AN ANTENNA SYSTEM FOR A BASE STATION

TECHNICAL FIELD

Generally, the present invention relates to the field of wireless communications. More specifically, the present invention relates to an antenna system for a base station of a wireless communication network and a method of manufacturing such an antenna system.

BACKGROUND

Antenna systems (or short antennas) for base stations used in mobile communication networks are typical array antennas which consist of several dipoles (i.e. radiation elements) in a cross configuration for generating a +45° and -45° polarization of radio frequency (RF) signals. In some antenna designs, the radiation elements are connected directly or in groups to a signal distribution network (SDN). The SDN (sometimes also referred to as phase shifter) may be configured to alter the phase of the signals for exciting the dipoles electronically. A cavity defined by a metal housing of an antenna system for receiving a SDN has to be closed, i.e. "RF sealed" over the whole length of the antenna array. Usually, only small openings are possible.

Figure 1 shows different views of manufacturing stages of a conventional antenna system comprising a metal housing 10 and a reflector 11 defining a top portion of the housing 10, wherein radiation elements (e.g. dipoles) are arranged above the reflector 11. The housing 10 defines a cavity for receiving a SDN 13 in the form of a sheet metal or printed circuit board (PCB). For the conventional antenna system shown in figure 1 the SDN 13 is inserted into the cavity defined by the housing 10 via a side opening of the housing. Once the SDN 13 has been fully inserted into the cavity defined by the housing 10, the SDN 13 is moved upwards such that connection portions 13a of the SDN 13 extend through apertures 11 a of the reflector 11. These connection portions 13a may be connected to the dipole elements on top of the reflector 11 via a further PCB 14 soldered to the connection portions 13a for connecting the SDN 13 with the dipole elements.

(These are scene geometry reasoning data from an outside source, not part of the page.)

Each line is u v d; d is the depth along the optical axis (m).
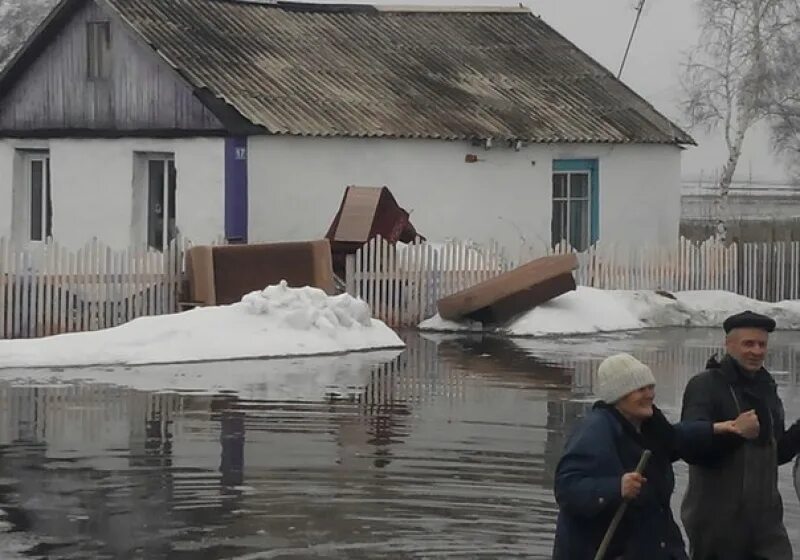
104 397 18.84
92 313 25.02
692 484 9.91
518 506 13.21
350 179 31.05
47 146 33.44
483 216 32.97
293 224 30.39
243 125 29.81
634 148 35.62
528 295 27.50
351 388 19.97
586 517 8.59
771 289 33.59
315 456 15.27
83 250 24.91
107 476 14.22
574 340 26.72
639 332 28.53
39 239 34.34
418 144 31.91
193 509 12.95
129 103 31.86
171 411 17.83
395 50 35.50
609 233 35.25
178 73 30.45
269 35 33.78
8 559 11.29
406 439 16.27
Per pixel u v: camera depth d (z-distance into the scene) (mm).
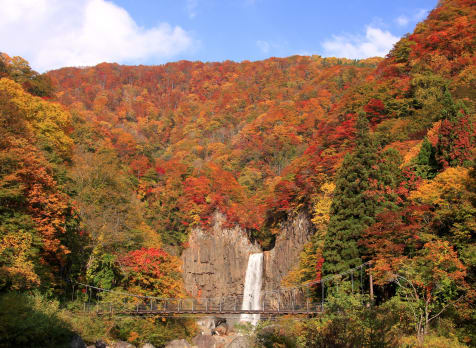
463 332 30984
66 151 67250
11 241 33969
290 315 49969
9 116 43844
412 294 32875
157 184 103312
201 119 180500
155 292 53250
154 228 90688
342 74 165875
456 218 34875
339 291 39500
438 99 73375
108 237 55750
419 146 54906
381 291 42344
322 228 58062
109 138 115938
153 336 47938
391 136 68250
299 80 191375
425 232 37688
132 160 104500
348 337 22562
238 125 167250
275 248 83938
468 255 31875
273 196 88188
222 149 145375
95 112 181000
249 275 90938
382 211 43938
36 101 64812
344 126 78688
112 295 47125
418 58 92062
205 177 105250
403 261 35438
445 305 32812
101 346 38156
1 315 28719
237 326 48281
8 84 60969
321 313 39719
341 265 44125
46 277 39844
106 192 70375
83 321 40469
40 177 39312
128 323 46188
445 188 37875
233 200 103312
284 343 36094
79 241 50500
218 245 93312
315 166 74750
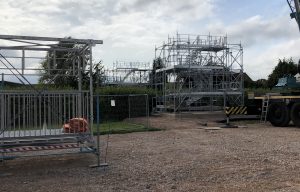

An issue with this conventional way of manufacturing an antenna system is illustrated in figure 2, which shows schematic views of a portion of the antenna system during two different manufacturing stages. More specifically, an upper portion of figure 2 illustrates a schematic cross section of the housing 10 during a first manufacturing stage, where the SDN 13 is inserted sidewards into the cavity defined by the housing 10. A lower portion of figure 2 illustrates a schematic cross section of the housing 10 during a second manufacturing stage, where the SDN 13 is moved upwards in the direction of the reflector 11 so that the plurality of connection portions 13a of the SDN 13 extend through the plurality of apertures 11 a of the reflector 11 (as already described in the context of figure 1). As will be appreciated, once the SDN 13 has reached its final position illustrated in the lower portion of figure 2, there will be a clearance 16 between the bottom portion of the SDN 13 and the bottom wall of the housing 10 resulting in a bulky antenna system.

SUMMARY

It is an objective of the present disclosure to provide a compact antenna system, for instance, for a base station of a wireless communication network and a method of manufacturing such an antenna system.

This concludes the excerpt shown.